L’ immagine che ne esce spiazza il lettore comune ma cio’ solo a causa di concetti mal definiti (anche il linguaggio scientifico dovrebbe comunicare).
Mischiare poverta’ e diseguaglianza, forse, svia anche circa le contromisure da adottare per combattere il fenomeno: RECTOR/JOHNSON individuano la causa principale della poverta’ nella scarsita’ di ore lavorate dai poveri americani (mediamente 16 alla settimana). Chi si e’ occupato del nostro welfare (leggi sul salario minimo, indignazione per le gabbie salariali ecc.) non sembra certo preoccupato di intaccare il male alla radice.

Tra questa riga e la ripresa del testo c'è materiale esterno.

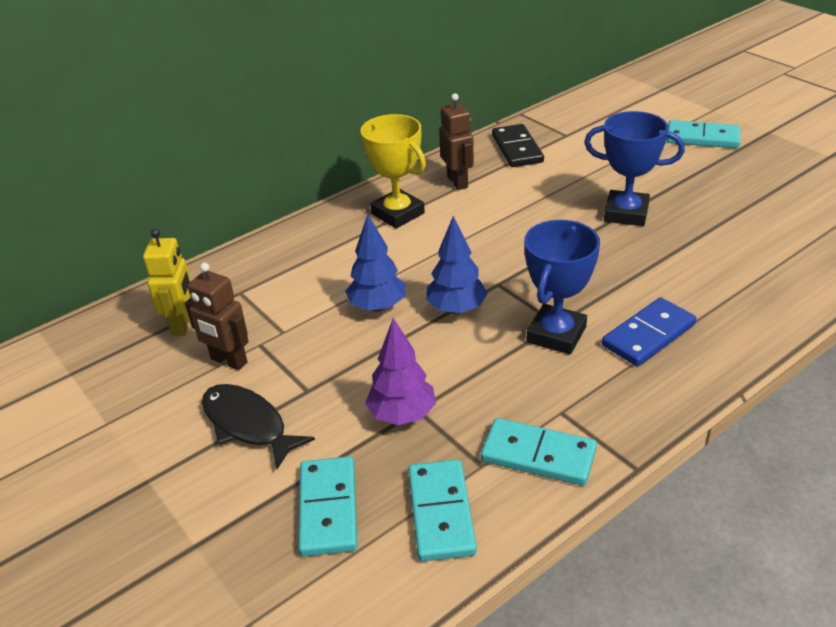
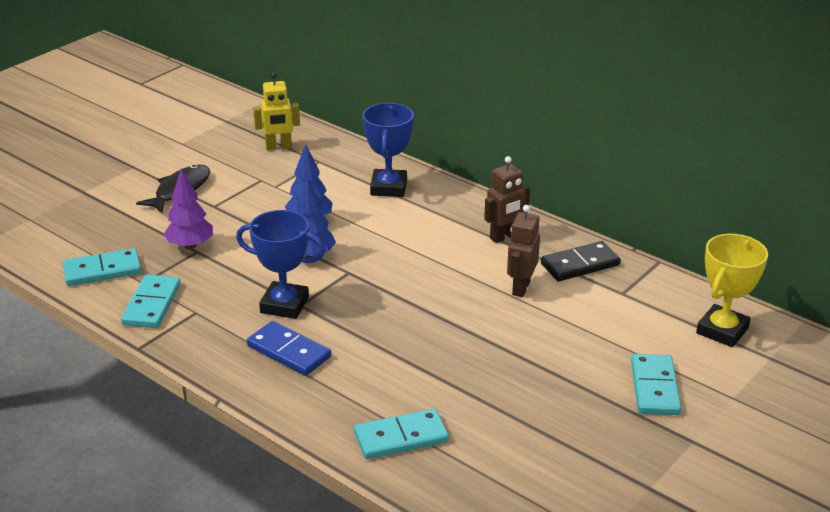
camera: 75 degrees right, 5 degrees down
(228, 361) = (241, 171): brown robot -> brown robot (520, 288)
(328, 508) = (108, 230): turquoise domino -> turquoise domino (401, 437)
(398, 213) = (441, 212): yellow trophy -> yellow trophy (722, 330)
(626, 213) = (476, 336): blue trophy -> blue trophy (388, 187)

Daltronde qualcuno ha teorizzato che in un paese in cui gran parte delle decisioni sono prese con il metodo democratico i poveri (carenti di una loro lobby) se la passeranno sempre male.
Cordiali saluti.
La redazione
Ha in parte ragione a sostenere che la povertà relativa è in ultima istanza una misura di disuguaglianza. L’individuazione della soglia (il 50% piuttosto che il 60% del reddito o del consumo medio procapite) segnala a quale livello si ritiene che la disuguaglianza sia ritenuta problematica, o
inaccettabile. Ha anche ragione a dire che paradossalmente, se si usasse esclusivamente questo criterio di misurazione, se tutti fossero ugualmente privi di mezzi nessuno sarebbe povero. O anche un abbassamento complessivo
del tenore di vita potrebbe portare a ritenere che la povertà sia diminuita, ovvero che i poveri stiano meglio. E’ ciò che è successo tra il 2001 e il 2002. Per questo da diversi anni la Commissione di Indagine sulla esclusione sociale prima, e poi l’ISTAT utilizzano, accanto alla misura relativa di povertà quella assoluta, con un paniere di beni che si mantiene fisso nel tempo di cui vengono aggiornati solo i prezzi. Le assicuro che nel caso italiano il paniere di beni è molto essenziale. Ha ancora ragione a chiedere un maggiore rigore nell’uso dei termini e nella esplicitazione dei criteri che si utilizzano. Non sono invece d’accordo con lei quando dice che il
problema della povertà è solo una mancanza di lavoro. Le ricerche sia italiane che statunitensi che di altri paesi segnalano che sono in aumento sia i working poor, ovvero coloro che pur lavorando prendono un salario
troppo basso, sia le famiglie povere in cui almeno un adulto è occupato.
Quest’ultimo fenomeno, che riguarda soprattutto le famiglie con figli, deriva da uno squilibrio tra reddito e numero dei consumatori e può essere affrontato sia aumentando il numero dei lavoratori in famiglia (sostegno all’occupazione delle madri) sia rafforzando il sistema di trasferimenti
alle famiglie con figli. I paesi che hanno più successo nel contrastare la povertà di queste famiglie adottando una combinazione dei due approcci. In Italia invece non si fa né l’una né l’altra cosa (a parte risibili una tantum).